The pdftools package is available for importing PDF files. However, this package does not work optimally when importing PDF files with multiple columns and text boxes. Since the pdftools::pdf_text()
function from the pdftools
package processes text line by line, it often fails to maintain the context of the text. As a result, the output may contain sentences with unrelated fragments of text from different parts of the page. Words that are not placed in the correct context are unsuitable for text analysis.
However, the words grouped into clusters by this package using a Density-Based Spatial Clustering algorithm are likely to be contextually related and thus suitable for text analysis. This package directly utilizes the clustering algorithms implemented in the dbscan package.

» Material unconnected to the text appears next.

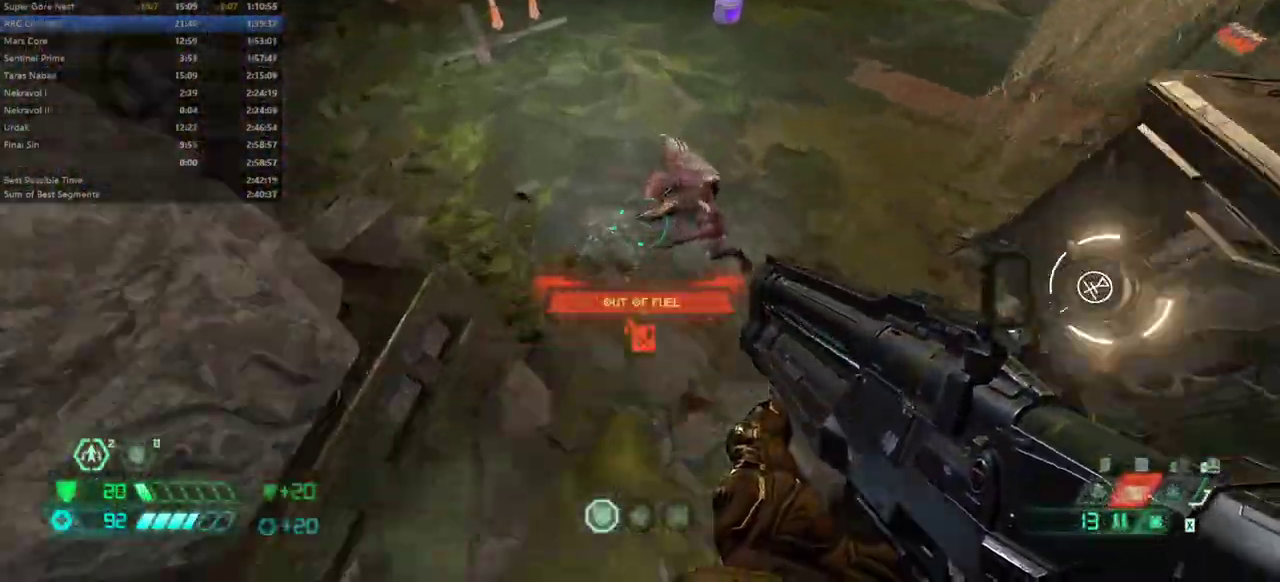
{"keys": ["r"], "events": [[100, "fw", "up"], [167, "r", "down"], [200, "fw", "down"], [300, "fw", "up"]]}
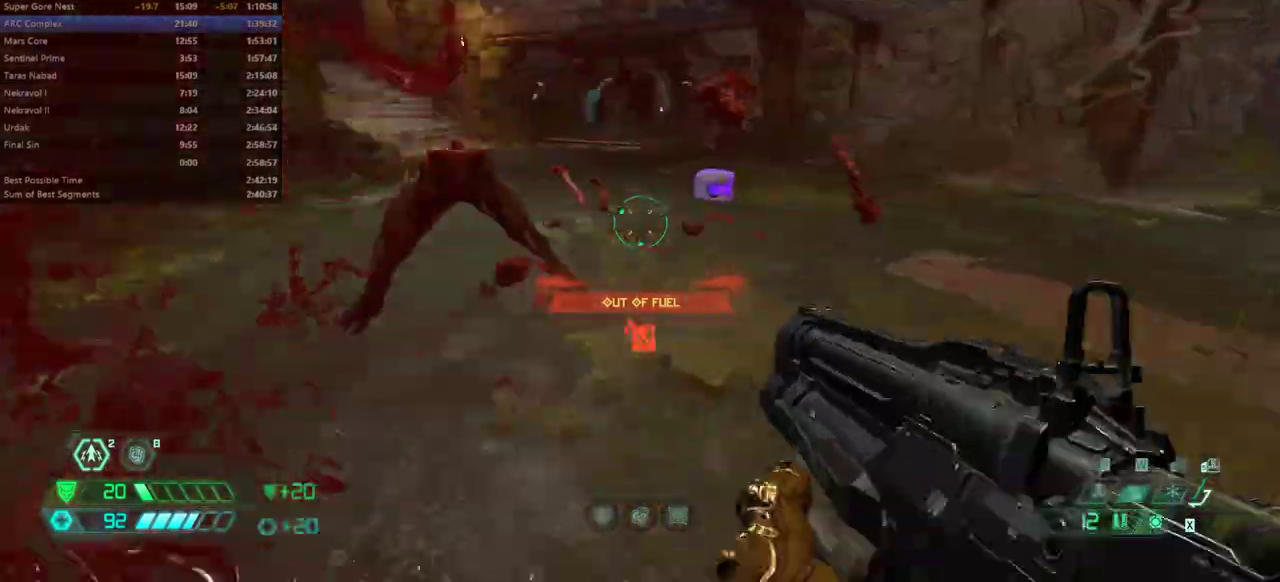
{"keys": ["dash", "fw"], "events": [[233, "fw", "down"], [267, "r", "up"], [400, "dash", "down"]]}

See vignette("pdftextclusteR")
for more information on the usage of the package.
Installation
You can install the current version of pdftextclusteR using the following code.
devtools::install_github("coeneisma/pdftextclusteR")
The latest version can be found on the development branch. You can install it using the function:
Example
This is a basic example of the capabilities of this package.
library(pdftextclusteR)
library(pdftools)
# Read a PDF-file with pdftools::pdf_data()
ka <- pdf_data("https://www.rijksoverheid.nl/binaries/rijksoverheid/documenten/rapporten/2024/06/10/kwaliteitsagenda-2024-2027-mediacollege-amsterdam/Kwaliteitsagenda+2024-2027+Mediacollege+Amsterdam.pdf")
# Detect clusters on the 7th page
ka_clusters <- ka[[7]] |>
pdf_detect_clusters()
# Plot clusters on the first page
ka_clusters |>
pdf_plot_clusters()
Compared with the orriginal document it is quite acurate.
Text can be extracted to do further analysis:
ka_clusters_text <- ka_clusters |>
pdf_extract_clusters()
ka_clusters_text
#> # A tibble: 7 × 3
#> .cluster word_count text
#> <fct> <int> <chr>
#> 1 0 2 "Inleiding\n 7\n"
#> 2 1 89 "Waar liggen de belangrijkste ontwikkelopgaven voor onze …
#> 3 2 89 "Met deze Kwaliteitsagenda 2024-2027 wil MA haar\n ambiti…
#> 4 3 3 "Kwaliteitsagenda 2024-2027\n"
#> 5 4 63 "We bouwen voort op de doelstellingen uit de\n Kwaliteits…
#> 6 5 53 "De strategie en daarmee de prioriteiten voor de MA\n Kwa…
#> 7 6 93 "Ook het werkveld is binnen verschillende overleggen\n en…